= Martiros Aslanov =

Martiros Grigoryevich Aslanov (Russian: Мартирос Григорьевич Асланов; 1897–1977) was the founder of the Moscow school of Pashto studies in Russia.

Aslanov worked in the Soviet embassy in Afghanistan from 1930 to 1939; Aslanov graduated from the Moscow Institute of Oriental Studies in 1942, in 1946 he became a scientific collaborator of the Institute of Language and Cognition, where he worked until 1950, when he proceeded to work in the Institute of Oriental Studies (1950-1958). From 1958 to 1967 he worked at the Institute of Ethnography of the Academy of Sciences of the USSR.

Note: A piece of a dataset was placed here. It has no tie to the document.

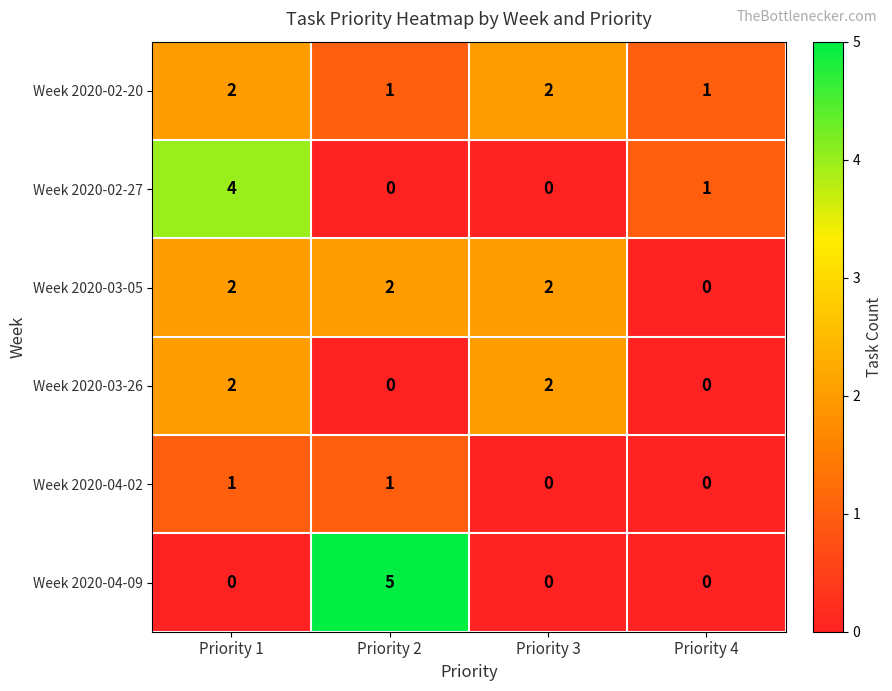

Which series changed the most between Priority 1 and Priority 2?

Week 2020-04-09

Aslanov published around 50 works, including the Pashto-Russian dictionary.

== Bibliography ==

- "Учебный афгано-русский словарь". – М: МИВ, 1938. – 145 С. – Стеклогр. изд.
- "Учебник пушту. Часть 1. Вводний фонетический курс". – М.: ВИИЯ, 1942. – 132 С. – Стеклогр. изд.
- "Афганцы" // В кн.: Народы Передней Азии. – М., 1957. – С. 56-106.
- "Пуштуны" (совместно с В.И. Кочневым) // В кн.: Народы Южной Азии. - М., 1963. - С. 731-753
- "Афганско-русский словарь (пушту). 50 000 слов". – М.: Советская энциклопедия, 1966. – 994 С.